It’s almost four years since a popular Chester short-cut closed following the collapse of a wall in November 2012.
Cheshire West and Chester Council stepped in to reinstate the fallen section in Rock Lane, which links Liverpool Road and Parkgate Road, but hopes the alleyway would reopen by Christmas 2014 and then summer 2015 were dashed.
The closure has proved an inconvenience, especially for students at the University of Chester, who use the alleyway to access the main campus but tracing the landowners responsible has proved difficult.
That’s why the local authority agreed to repair the northern wall even though it was technically only responsible for the surfacing of the public right of way.
Although the work was completed in April 2015 Rock Lane remains closed because it is has since been established that repairs are also required to the southern wall.
The property owner at number 45 Liverpool Road has now completed works required within his property boundary.
And in October 2015 the council handed the site over to the University of Chester as a freehold owner of land behind the southern wall since acquiring 37 Liverpool Road.
The university has requested tender bids for the necessary repairs to the south side of the wall, which are extensive and complex.
A university spokeswoman said: “It has been in our interests, as well as those of the wider public, to have this link between Parkgate Road and Liverpool Road back in service.

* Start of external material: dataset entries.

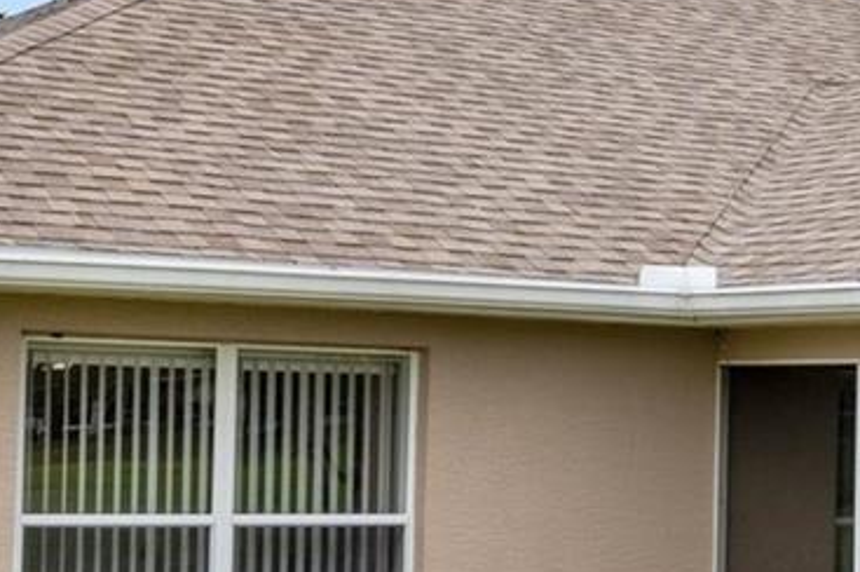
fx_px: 2602
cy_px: 389
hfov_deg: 18.5
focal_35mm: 109
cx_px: 750
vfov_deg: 12.5
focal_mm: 25
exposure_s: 1/400
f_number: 8
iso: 320
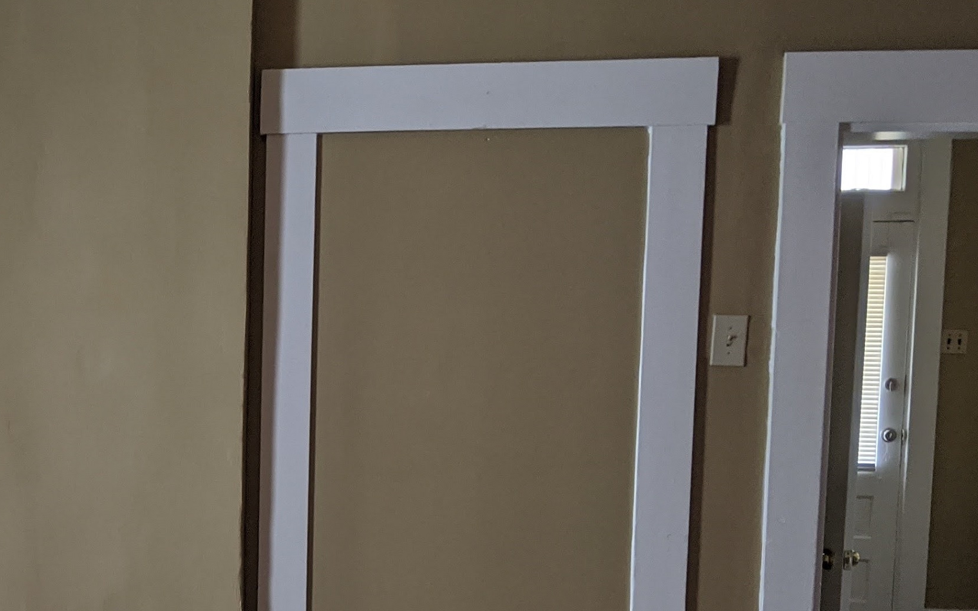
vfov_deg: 19.4
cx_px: 40
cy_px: 537
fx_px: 1759
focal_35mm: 66
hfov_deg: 29.4
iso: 78
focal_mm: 4.44
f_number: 1.8
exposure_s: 1/59.9
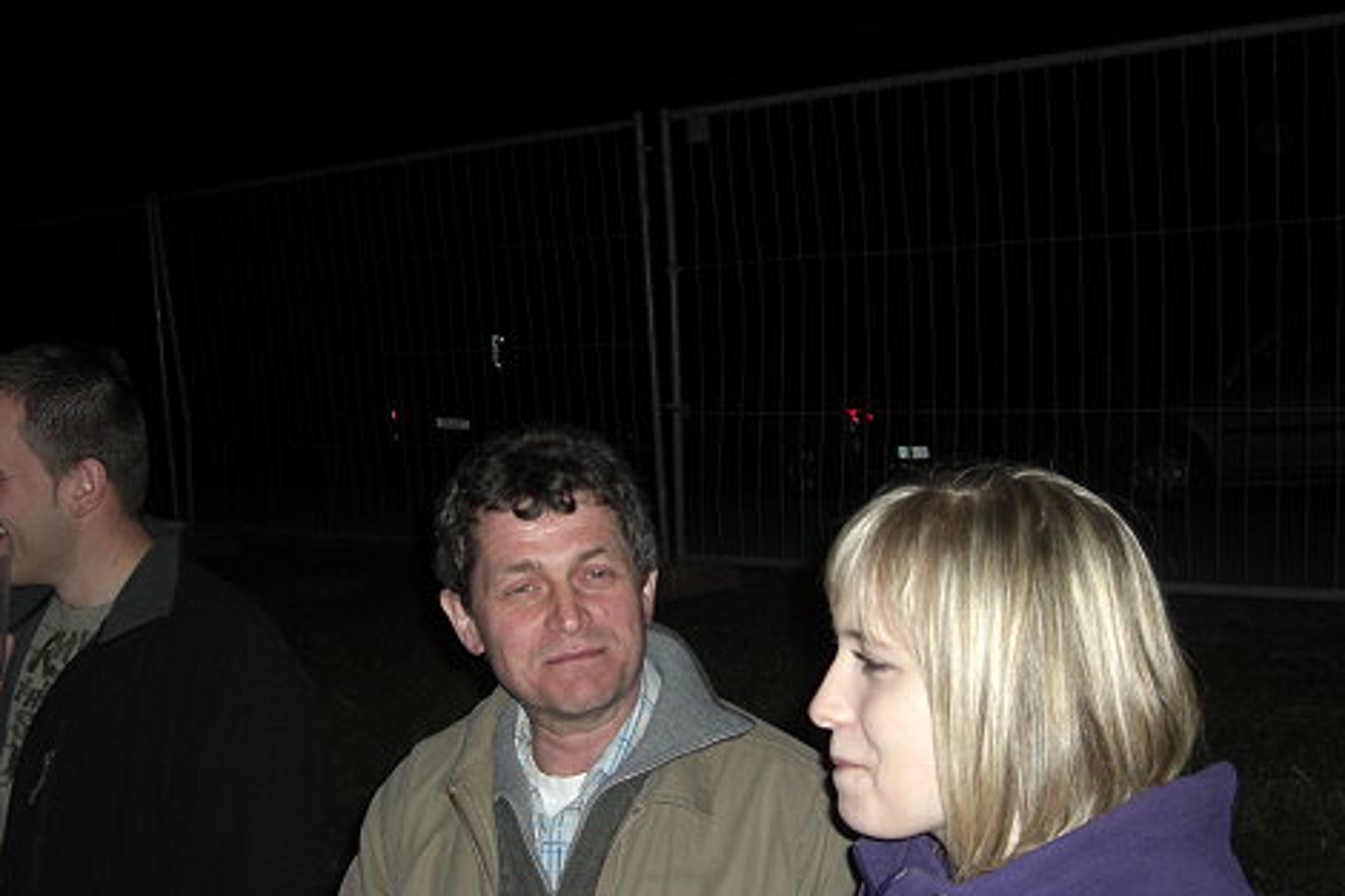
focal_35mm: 45
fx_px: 1681
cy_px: 514
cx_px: 688
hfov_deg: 43.6
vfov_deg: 29.8
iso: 200
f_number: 2.8
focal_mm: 7.9
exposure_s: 1/60
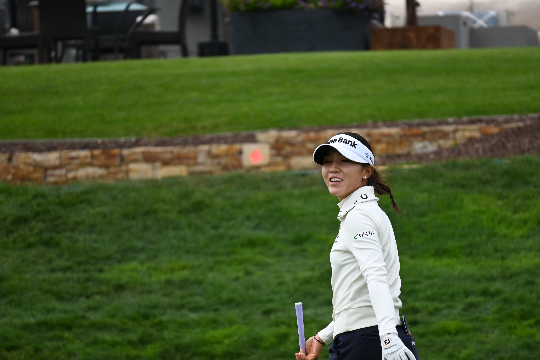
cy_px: 213
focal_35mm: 467
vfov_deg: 2.9
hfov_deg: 4.4
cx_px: 303
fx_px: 7005
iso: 160
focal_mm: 250
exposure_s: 1/640
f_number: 6.3
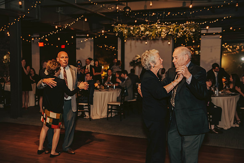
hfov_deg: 43.6
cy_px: 82
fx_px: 305
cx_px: 122
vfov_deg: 29.9
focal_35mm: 45
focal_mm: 45
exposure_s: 1/100
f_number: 3.2
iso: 1250
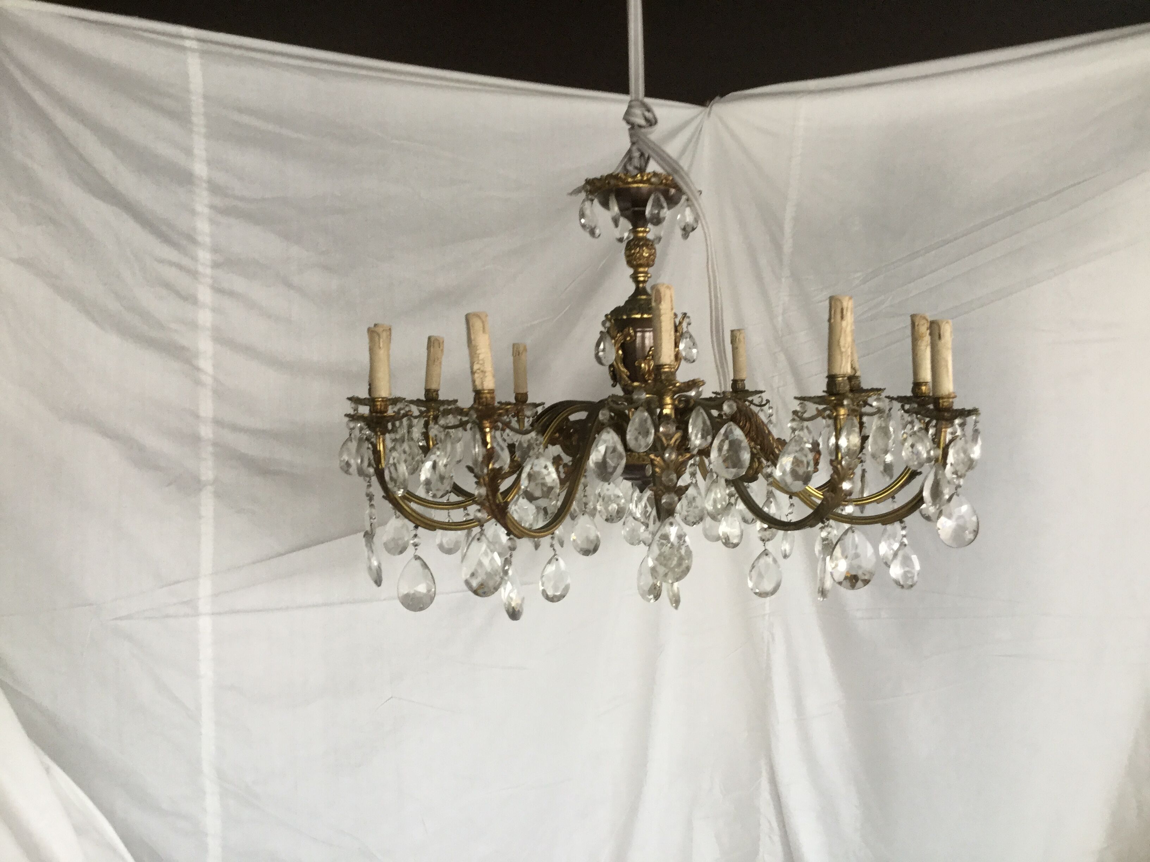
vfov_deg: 45.4
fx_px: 1030
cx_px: 575
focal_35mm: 31
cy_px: 431
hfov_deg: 58.4
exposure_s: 1/33
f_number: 2.4
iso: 80
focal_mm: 3.3
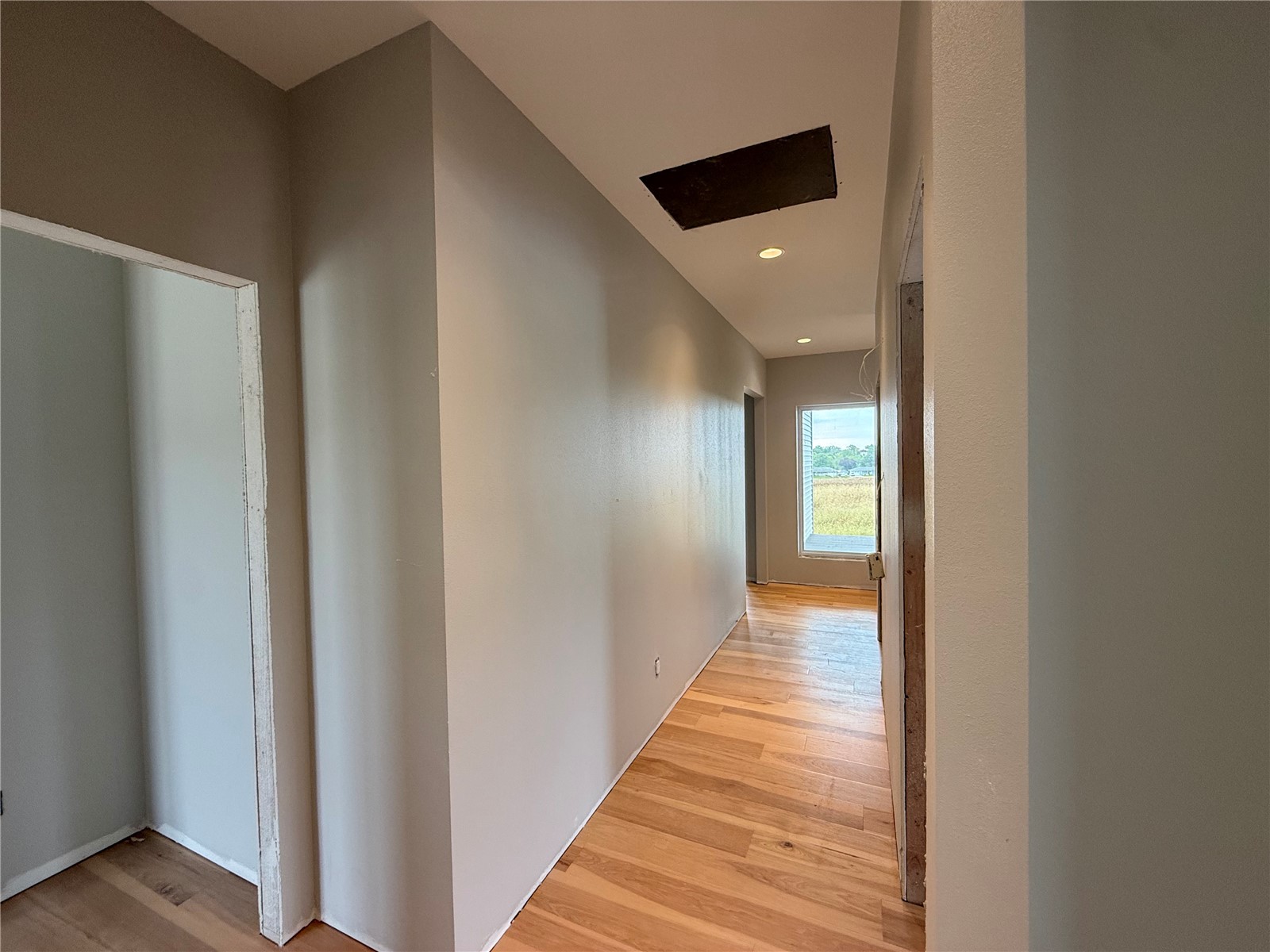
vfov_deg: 85.7
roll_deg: +1.2
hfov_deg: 102.1
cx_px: 635
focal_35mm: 14
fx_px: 514
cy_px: 476
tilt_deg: -0.1
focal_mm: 2.22
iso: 200
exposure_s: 1/120
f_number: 2.2
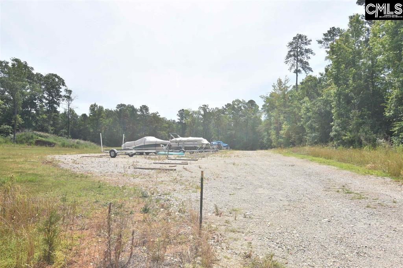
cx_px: 202
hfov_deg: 73.8
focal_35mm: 24
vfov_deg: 53.1
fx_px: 269
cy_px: 134
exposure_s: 1/250
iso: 100
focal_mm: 16
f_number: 10
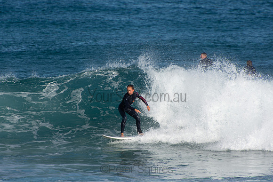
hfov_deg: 3.4
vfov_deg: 2.3
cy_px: 91
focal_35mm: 600
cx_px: 136
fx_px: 4551
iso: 160
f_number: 5.6
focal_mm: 400
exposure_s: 1/1250
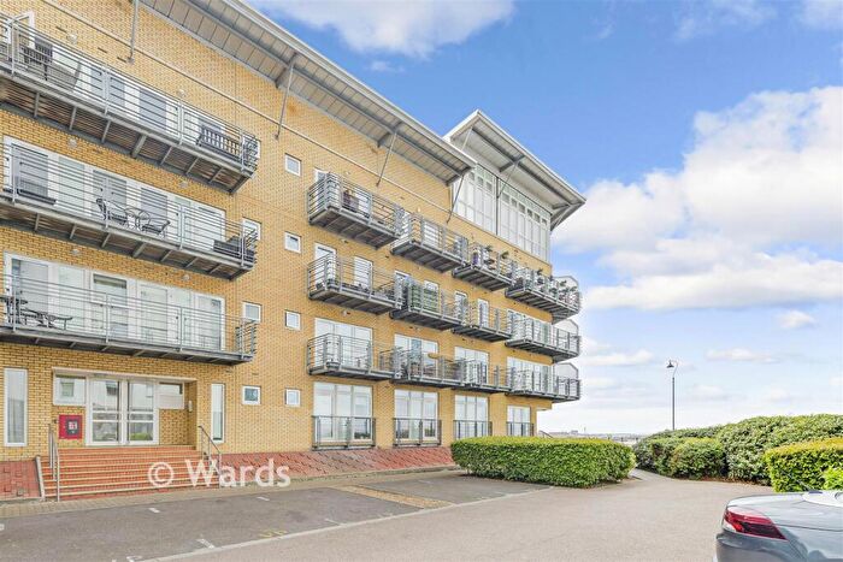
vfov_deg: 81.2
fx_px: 328
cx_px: 422
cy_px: 281
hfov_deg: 104.2
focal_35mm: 14
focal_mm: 14
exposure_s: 1/125
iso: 100
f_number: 8
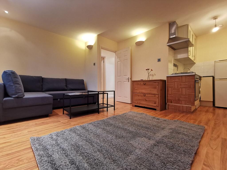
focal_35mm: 16
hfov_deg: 94.5
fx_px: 105
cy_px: 85
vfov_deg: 78.1
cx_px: 114
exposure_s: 1/33.3
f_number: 2.2
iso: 320
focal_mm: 2.35
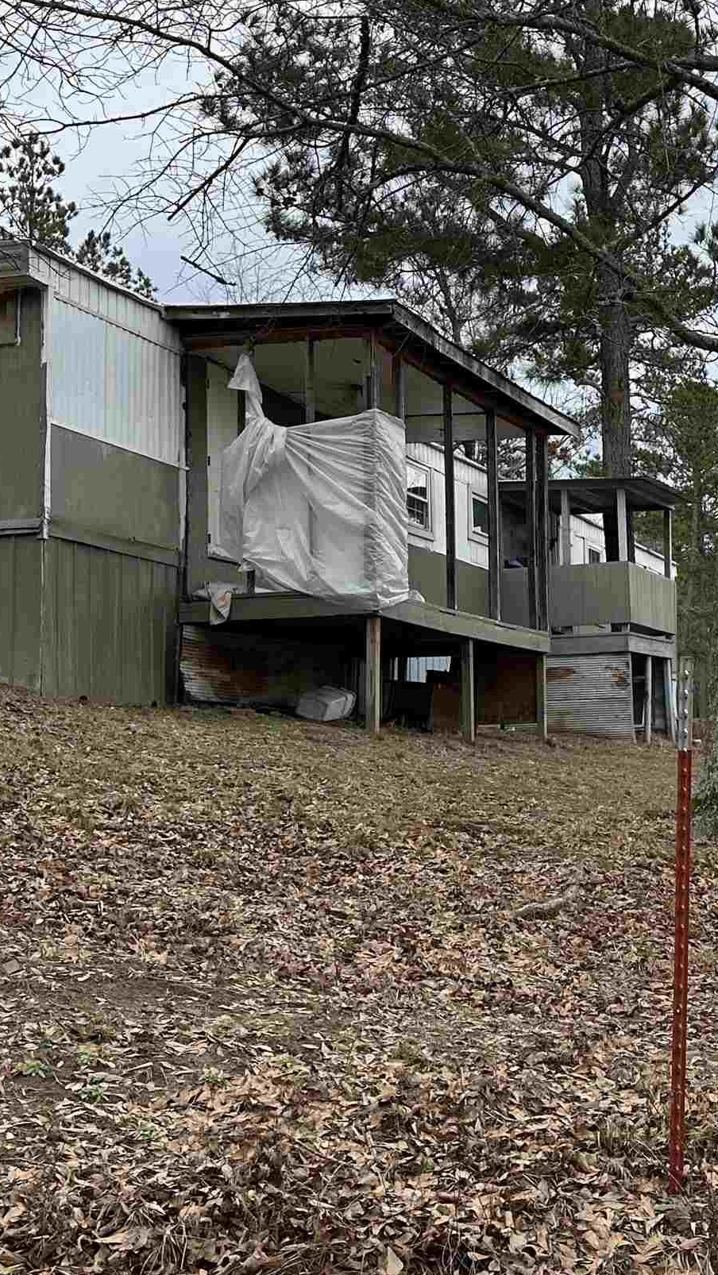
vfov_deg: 41.3
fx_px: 1691
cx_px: 802
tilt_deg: +7.6
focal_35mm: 50
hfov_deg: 22.5
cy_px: 568
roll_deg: +2.6
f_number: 1.78
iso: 80
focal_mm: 6.86
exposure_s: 1/1131
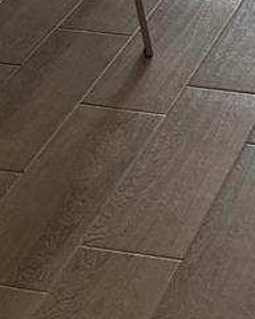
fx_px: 1198
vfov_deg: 12.8
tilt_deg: -11.3
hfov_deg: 11.5
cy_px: -358
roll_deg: -3.2
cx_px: 405
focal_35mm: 127
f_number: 1.6
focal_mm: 5.96
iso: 80
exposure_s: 1/120
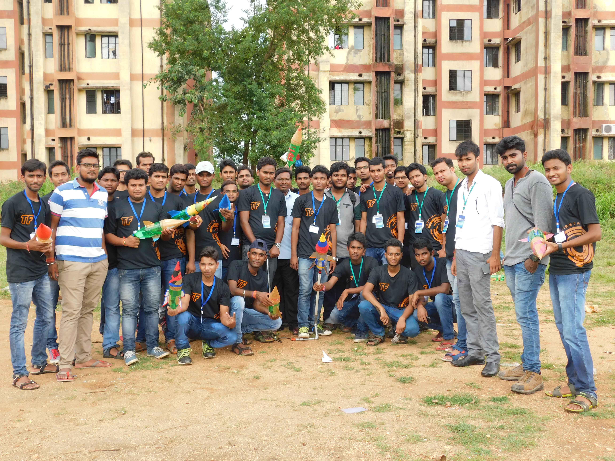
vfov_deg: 36.0
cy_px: 230
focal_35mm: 40
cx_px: 308
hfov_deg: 46.8
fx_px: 711
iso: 125
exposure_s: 1/320
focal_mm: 7.1
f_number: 3.6
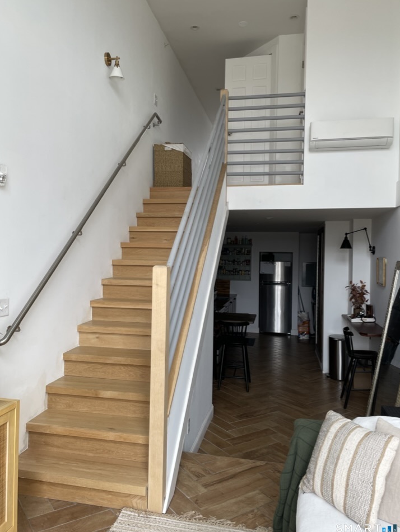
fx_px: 431
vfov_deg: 63.4
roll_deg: -0.4
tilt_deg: +0.0
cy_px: 257
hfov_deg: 49.8
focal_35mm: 28
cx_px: 193
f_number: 1.6
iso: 32
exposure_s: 1/159
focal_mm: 4.2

The university is working with Cheshire West and Chester Council in an attempt to open Rock Lane as soon as possible.
“As one of several owners of land adjoining Rock Lane, the university has been willing to contribute to the works required to reopen the thoroughfare.”
Archaeologists have been on site during the repair work as the sandstone walls, which vary between two to six meters high, line part of Chester‘s Civil War defensive network. It is believed the unstable section was built in the 19th century to retain gardens of houses built at that time.
Rock Lane itself has been identified as part of Prince Rupert’s ‘great trench’ and was used by Royalist forces during the siege of Chester to move artillery around the city’s perimeter. Prince Rupert, the King’s nephew, visited the city soon after the outbreak of the Civil War; voiced concerns about artillery mobility and ordered his ‘great trench’ to be built to facilitate movement.